In another twenty years I want to look back at the 90s as a wonderful time but knowing I am still having a wonderful time, and that means a lot of hard work ahead of me. So for me, the phrase TFI Friday is staying in the 90s, it is just the title of a t.v programme, not a feeling I want to have. I know how long writing takes me, I know what I need to do to improve, I know the hard work involved. I have fully accepted that and I measure my future in a very different way now, when I think about writing a book I confront the reality of this taking up years. The arbitrary targets I once set myself have no place in my life anymore, I mark my progress in life differently and for damn sure I know to only mark myself against myself! Have I worked as hard as I should have today? 

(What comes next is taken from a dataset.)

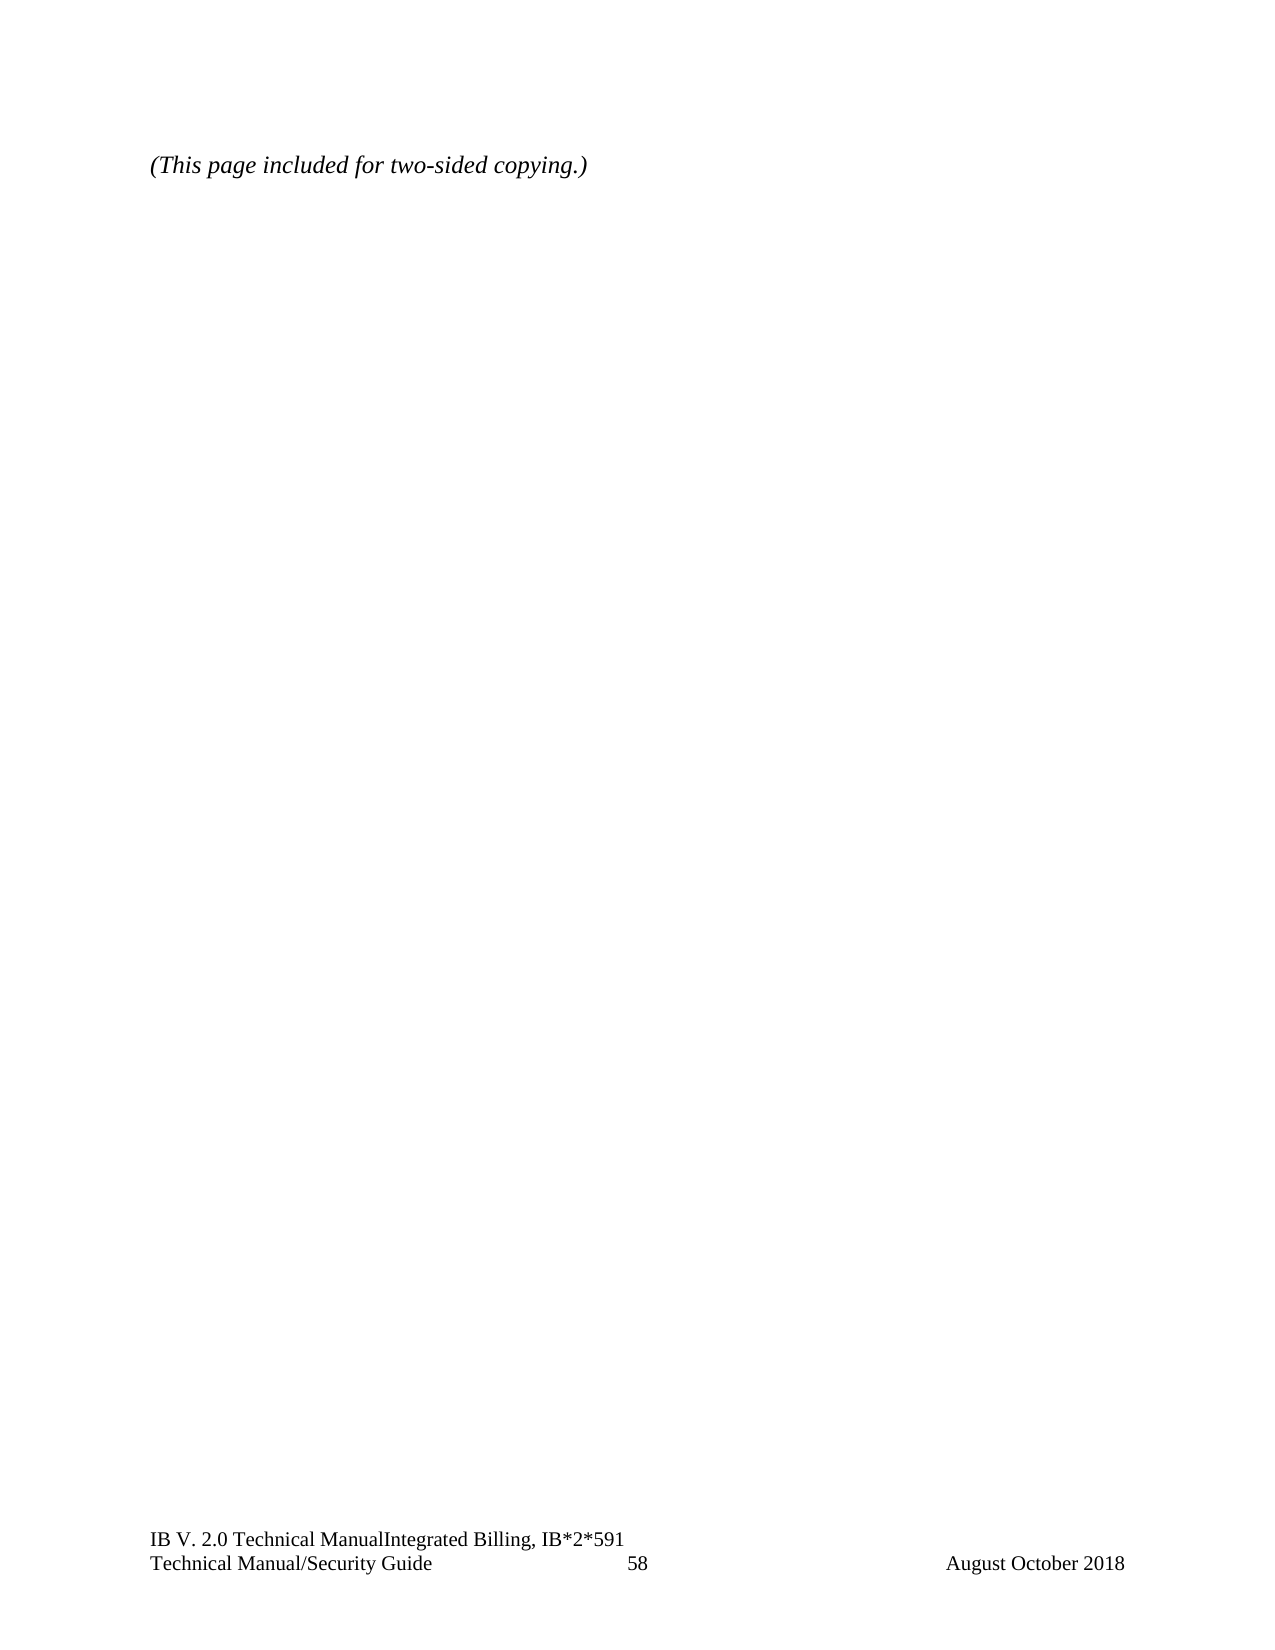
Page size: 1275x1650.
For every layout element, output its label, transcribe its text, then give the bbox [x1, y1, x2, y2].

text (This page included for two-sided copying.) [150, 150, 1125, 179]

Final photo of me at 16. This was the night our school year received
our GCSE certificates. We all went for a curry afterwards, which is how
a lot of nights still end today :) Those who watch my YouTube channel (you
can subscribe by pressing the red button on the top right of this page may recognise
the face behind me... he'll kill me for posting this.

I wrote this out in one morning and I have only re-read it once so I hope it hasn't come across too miserable, it was just a reflection of two incidents that made me realise I need to really push harder with my work. Writing, or any artist endeavour, is about creating something you are proud of and you think is meaningful... that is what is important to me and I wish that when I was 16 I had more of that insight rather than worrying so much about my position in society and setting milestones and reminding myself at every birthday how far away I am from being successful... but then again, that's not what being a teenager is about, it's about laughing your head off at TFI Friday and then going out with your mates and having a good time, and I wouldn't change that for anything.

I guess I could have saved you a lot of time and just condensed this whole blog post into the words, “My 30s can go to hell!”